Task item:
Leaving out the pictures, output each record exactly as it stands.

[Collected data]
*** Begin section ***

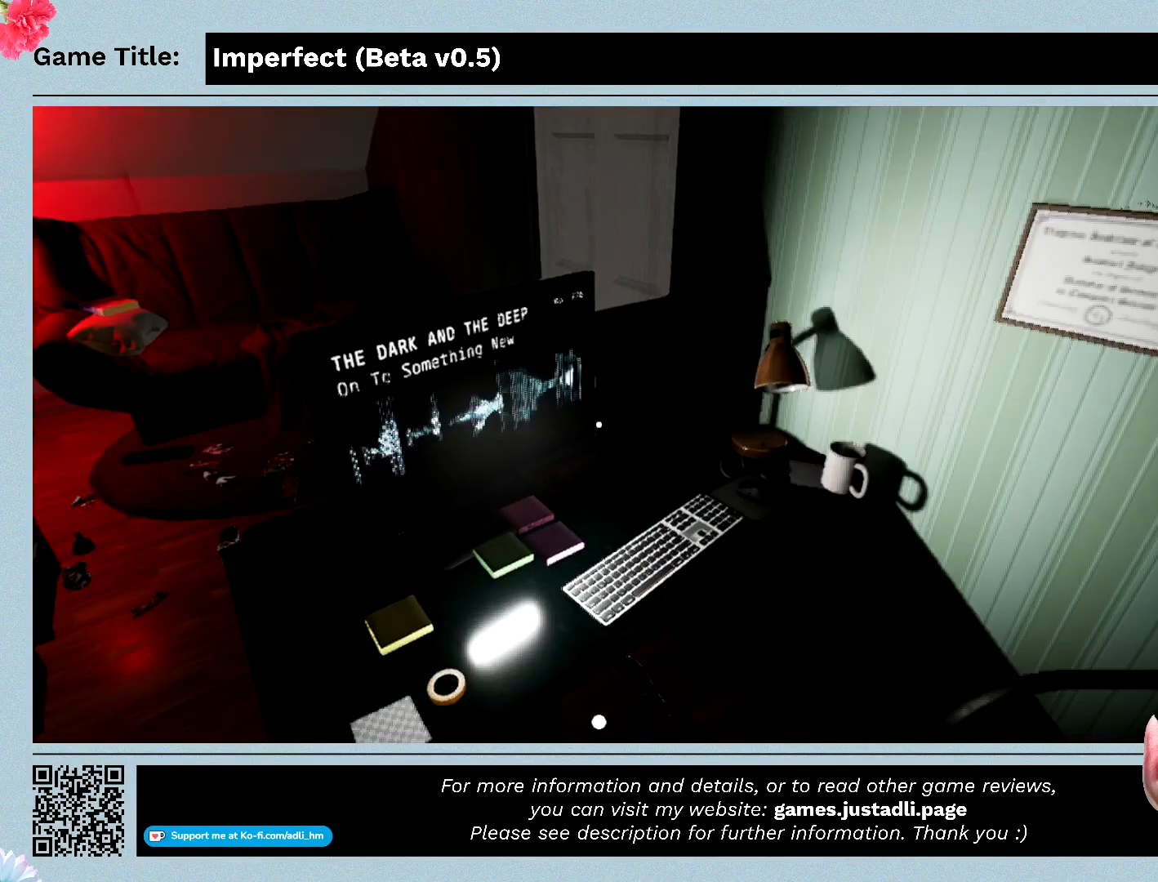
{"keys": [], "mouse": [], "events": []}
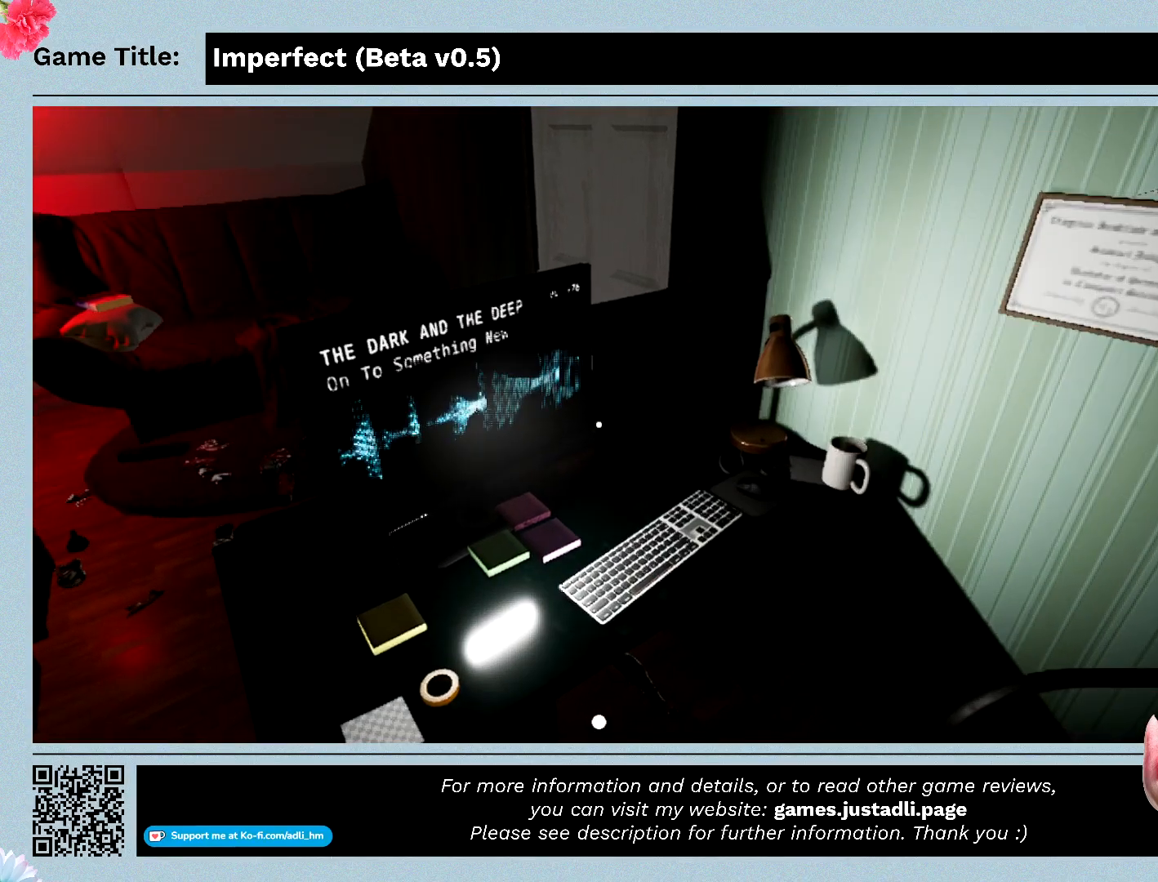
{"keys": ["d"], "mouse": [], "events": [[167, "d", "down"]]}
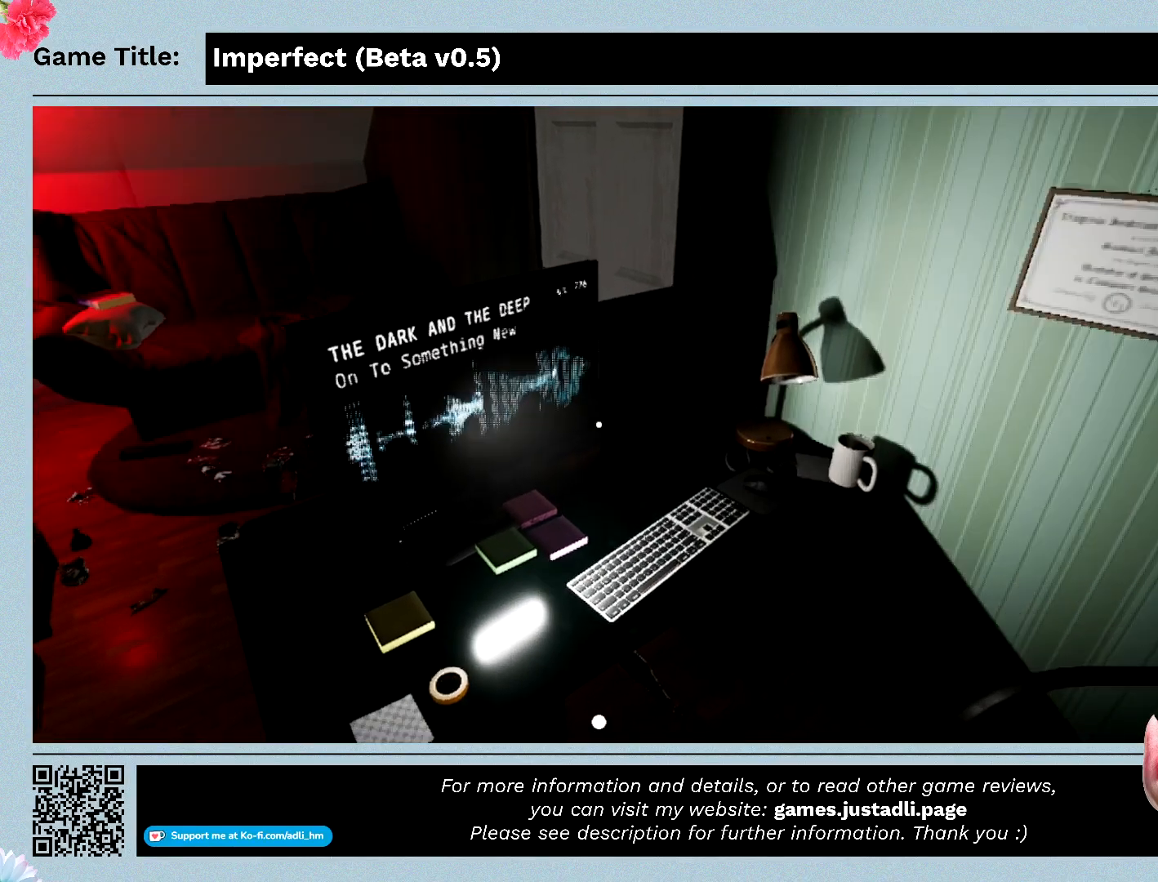
{"keys": [], "mouse": [], "events": [[433, "d", "up"]]}
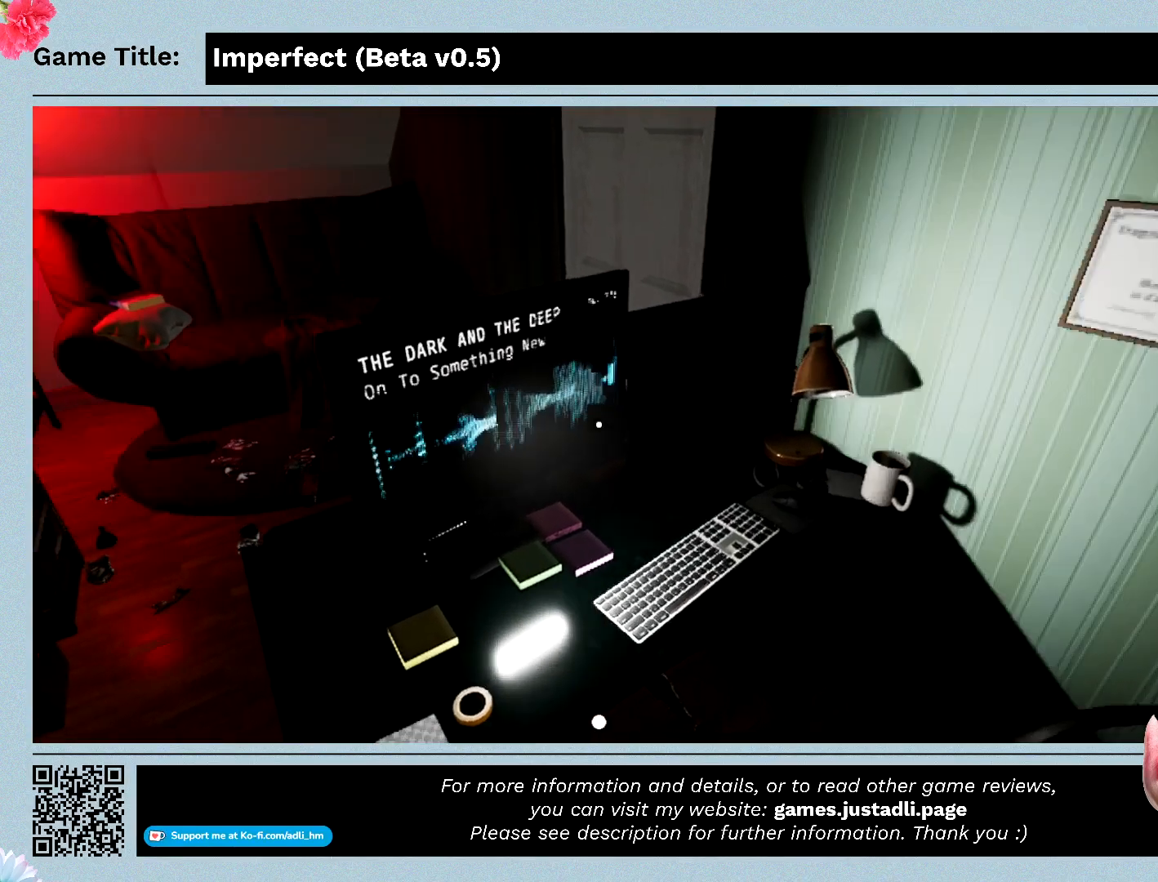
{"keys": [], "mouse": [], "events": []}
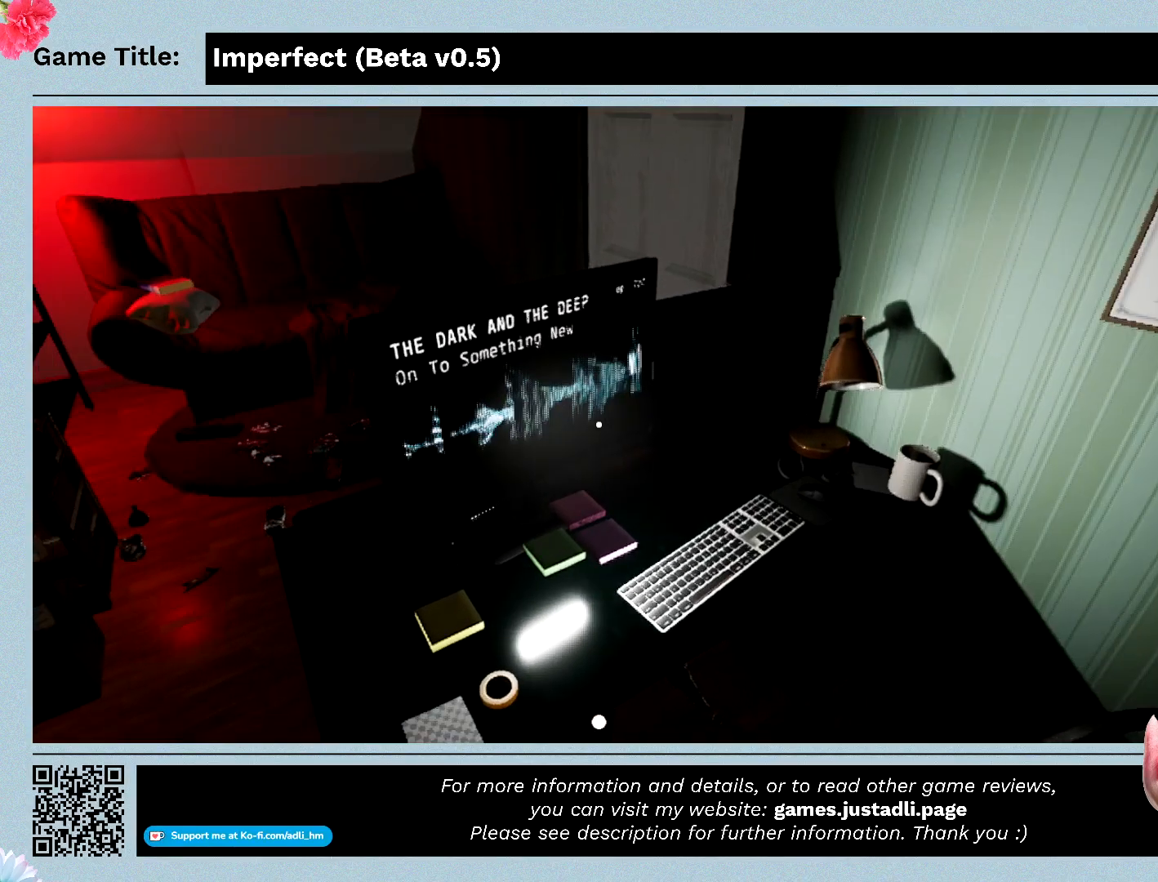
{"keys": [], "mouse": [], "events": []}
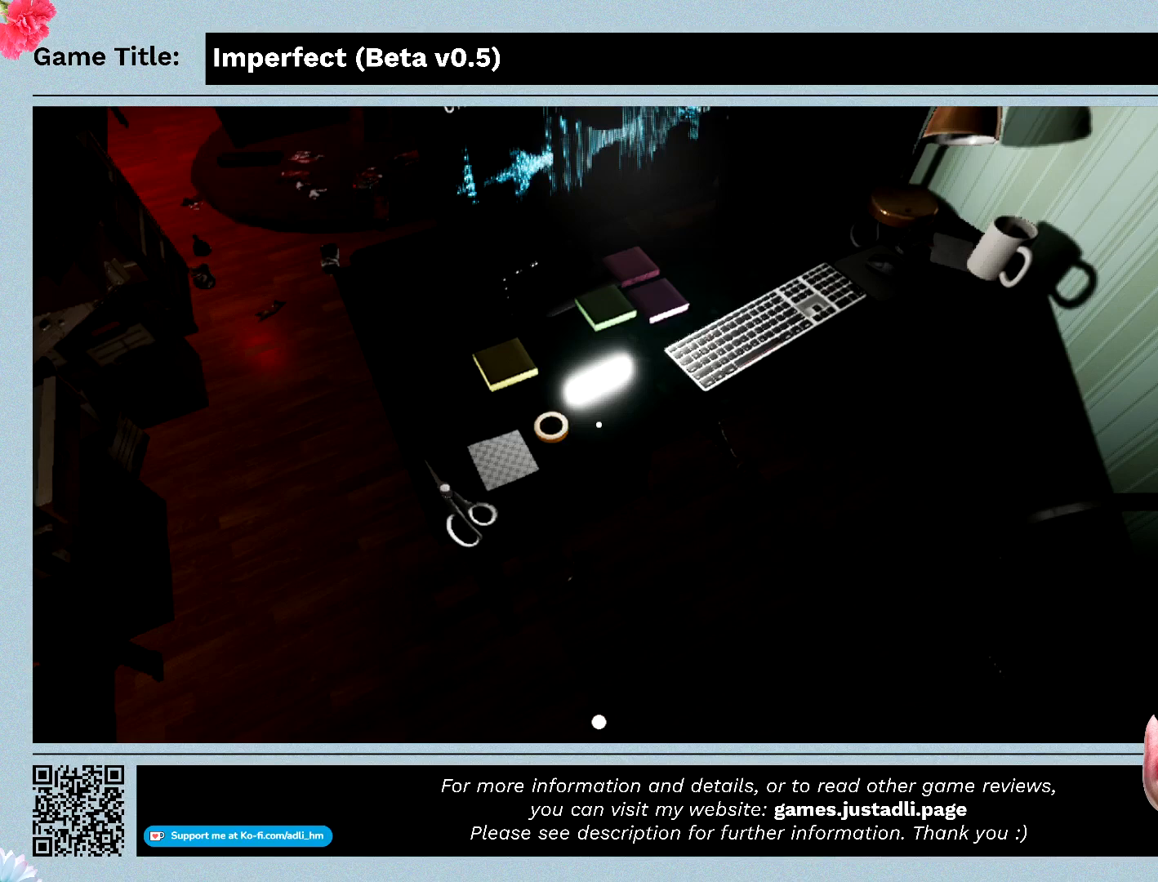
{"keys": [], "mouse": ["left"], "events": [[500, "mouse_left", "down"]]}
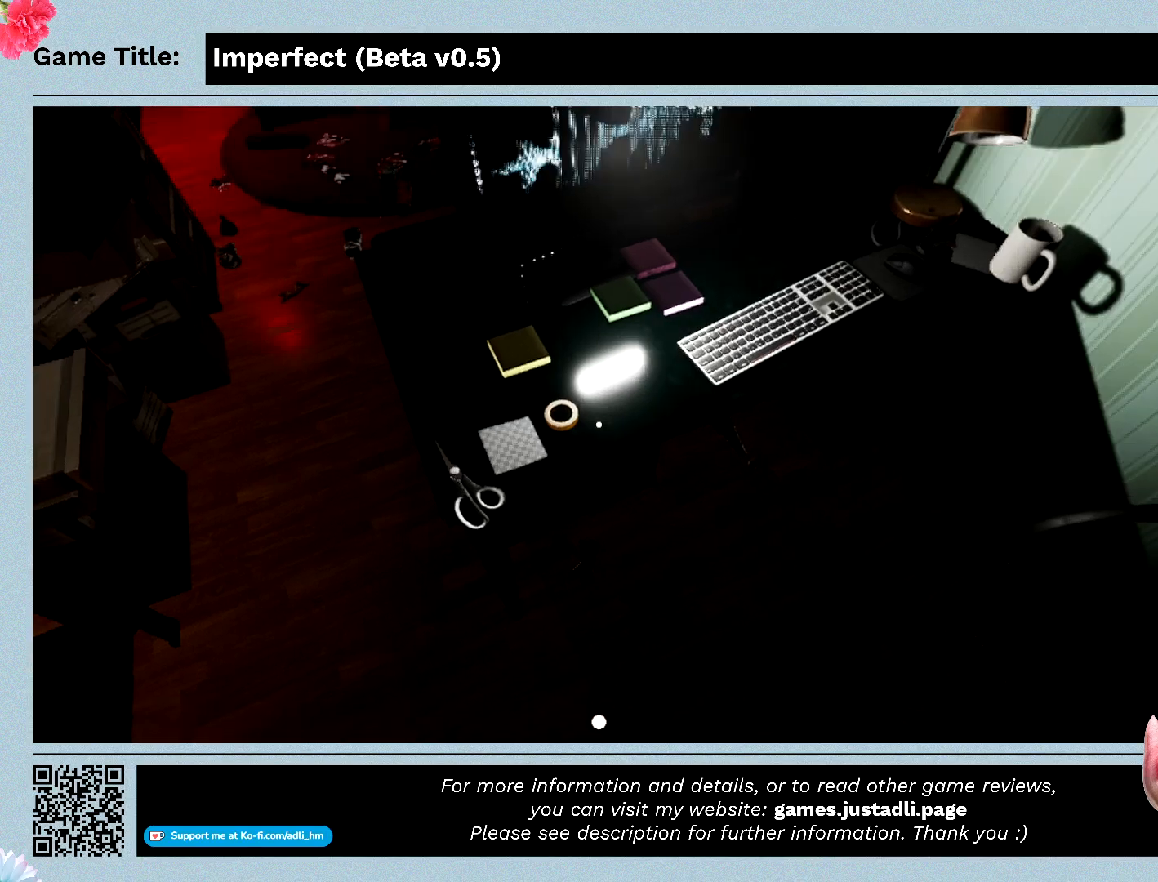
{"keys": [], "mouse": ["left"], "events": []}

*** End section ***

Answer to this exercise:
{"keys": [], "mouse": [], "events": []}
{"keys": ["d"], "mouse": [], "events": [[167, "d", "down"]]}
{"keys": [], "mouse": [], "events": [[433, "d", "up"]]}
{"keys": [], "mouse": [], "events": []}
{"keys": [], "mouse": [], "events": []}
{"keys": [], "mouse": ["left"], "events": [[500, "mouse_left", "down"]]}
{"keys": [], "mouse": ["left"], "events": []}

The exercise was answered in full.